**Section du document:**

:::

Son chemin n’a rien d’un parcours initiatique et  initié de naissance, il n’a rien à apprendre, sinon qu’il est poète et qu’il mourra jeune.
Poète : on comprend la séduction qu’il exerce, aussi loin qu’il pousse les mauvaises manières. Il décape et nous force à voir des vérités pas jolies: il est «voyant», ce à quoi le commun des mortels ne peut accéder, tout en ressentant vaguement qu’il y aurait quelque chose à voir.

Baal s’encanaille le plus possible pour briser  ce qu’il pourrait y avoir encore de conventionnel ou de soumis en lui. C’est cela, être maudit : refuser toutes les conventions, y compris la reconnaissance de son génie, et se détruire puisque le ciel est inaccessible. Une saison, une vie en enfer : des gens préfèrant leur jouissance à leur bien.

:::

**Extraits des entrées:**

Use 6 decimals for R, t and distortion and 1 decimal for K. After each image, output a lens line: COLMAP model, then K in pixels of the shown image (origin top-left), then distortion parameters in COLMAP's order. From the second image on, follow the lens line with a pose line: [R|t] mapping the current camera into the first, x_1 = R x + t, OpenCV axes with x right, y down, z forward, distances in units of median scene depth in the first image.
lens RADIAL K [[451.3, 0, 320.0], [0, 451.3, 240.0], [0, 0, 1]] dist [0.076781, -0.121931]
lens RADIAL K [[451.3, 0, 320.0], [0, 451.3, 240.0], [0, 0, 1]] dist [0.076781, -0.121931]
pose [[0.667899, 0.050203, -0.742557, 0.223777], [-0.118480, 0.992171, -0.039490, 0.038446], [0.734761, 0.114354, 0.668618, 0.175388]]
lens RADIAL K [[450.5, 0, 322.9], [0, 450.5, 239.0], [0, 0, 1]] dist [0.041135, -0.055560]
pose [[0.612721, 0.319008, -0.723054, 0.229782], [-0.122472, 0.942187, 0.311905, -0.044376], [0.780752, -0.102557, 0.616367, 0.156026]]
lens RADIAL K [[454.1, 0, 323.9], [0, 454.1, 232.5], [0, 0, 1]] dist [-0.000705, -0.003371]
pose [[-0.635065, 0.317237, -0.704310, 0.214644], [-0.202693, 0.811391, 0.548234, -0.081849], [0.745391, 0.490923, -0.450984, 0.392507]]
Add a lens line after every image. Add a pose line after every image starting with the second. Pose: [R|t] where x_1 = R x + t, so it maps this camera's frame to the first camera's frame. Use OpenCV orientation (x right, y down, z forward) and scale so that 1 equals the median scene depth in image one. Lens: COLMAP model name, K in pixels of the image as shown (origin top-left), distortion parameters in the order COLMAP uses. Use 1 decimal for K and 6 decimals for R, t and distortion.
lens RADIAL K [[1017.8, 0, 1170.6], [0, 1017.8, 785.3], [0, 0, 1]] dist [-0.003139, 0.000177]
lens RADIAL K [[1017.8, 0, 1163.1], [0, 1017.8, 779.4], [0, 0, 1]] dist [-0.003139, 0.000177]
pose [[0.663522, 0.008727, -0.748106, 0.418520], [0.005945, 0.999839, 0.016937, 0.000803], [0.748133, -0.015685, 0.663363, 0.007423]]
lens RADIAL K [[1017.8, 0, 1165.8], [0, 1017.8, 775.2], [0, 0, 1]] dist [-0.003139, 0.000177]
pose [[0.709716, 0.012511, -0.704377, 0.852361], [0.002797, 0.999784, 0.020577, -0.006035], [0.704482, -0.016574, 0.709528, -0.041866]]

:::

**Activité:** Dans le texte sur le poète Baal, remplacez "séduction" par "fascination" et recopiez la partie qui s'ouvre sur les mots contenant "Poète : on comprend" et se ferme sur "chose à voir.".

**Résultat obtenu:**
Poète : on comprend la fascination qu’il exerce, aussi loin qu’il pousse les mauvaises manières. Il décape et nous force à voir des vérités pas jolies: il est «voyant», ce à quoi le commun des mortels ne peut accéder, tout en ressentant vaguement qu’il y aurait quelque chose à voir.